### Required action
Extract the text lines from every one of the rows below, character for character and in their original order. Omit the pictures.
[Opening Data to use section]
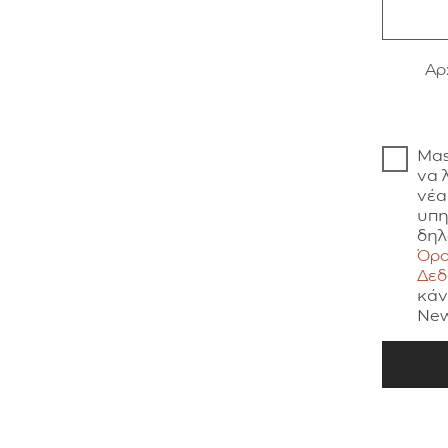
Aρ
Μας
να 
νέα
υπη
δηλ
Όρο
Δε
κάν
New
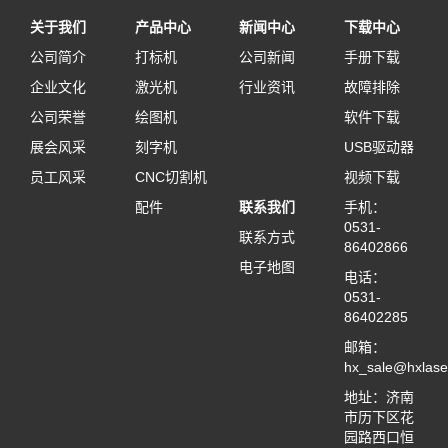
关于我们
产品中心
新闻中心
下载中心
公司简介
打标机
公司新闻
手册下载
企业文化
激光机
行业资讯
故障排除
公司荣誉
绘图机
软件下载
展会风采
刻字机
USB驱动器
员工风采
CNC切割机
视频下载
配件
联系我们
手机：
0531-
联系方式
86402866
电子地图
电话：
0531-
86402285
邮箱：
hx_sale@hxlase
地址：济南
市历下区花
园路西口恒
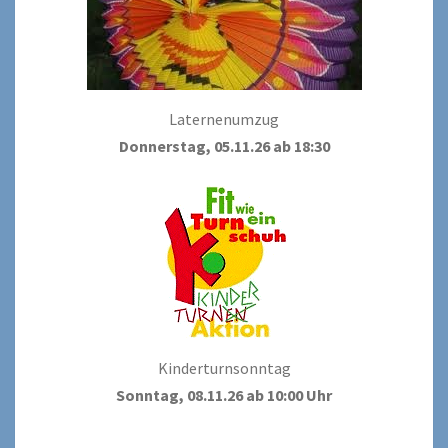
Laternenumzug
Donnerstag, 05.11.26 ab 18:30
Kinderturnsonntag
Sonntag, 08.11.26 ab 10:00 Uhr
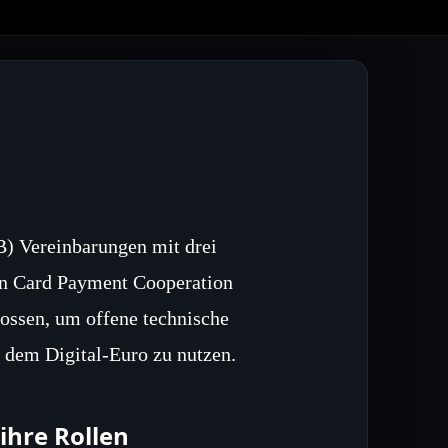
B) Vereinbarungen mit drei
an Card Payment Cooperation
ossen, um offene technische
 dem Digital‑Euro zu nutzen.
ihre Rollen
[Closing Data to use section]
### Exercise result
Aρ
Μας
να 
νέα
υπη
δηλ
Όρο
Δε
κάν
New
关于我们
产品中心
新闻中心
下载中心
公司简介
打标机
公司新闻
手册下载
企业文化
激光机
行业资讯
故障排除
公司荣誉
绘图机
软件下载
展会风采
刻字机
USB驱动器
员工风采
CNC切割机
视频下载
配件
联系我们
手机：
0531-
联系方式
86402866
电子地图
电话：
0531-
86402285
邮箱：
hx_sale@hxlase
地址：济南
市历下区花
园路西口恒
Laternenumzug
Donnerstag, 05.11.26 ab 18:30
Kinderturnsonntag
Sonntag, 08.11.26 ab 10:00 Uhr
B) Vereinbarungen mit drei
an Card Payment Cooperation
ossen, um offene technische
 dem Digital‑Euro zu nutzen.
ihre Rollen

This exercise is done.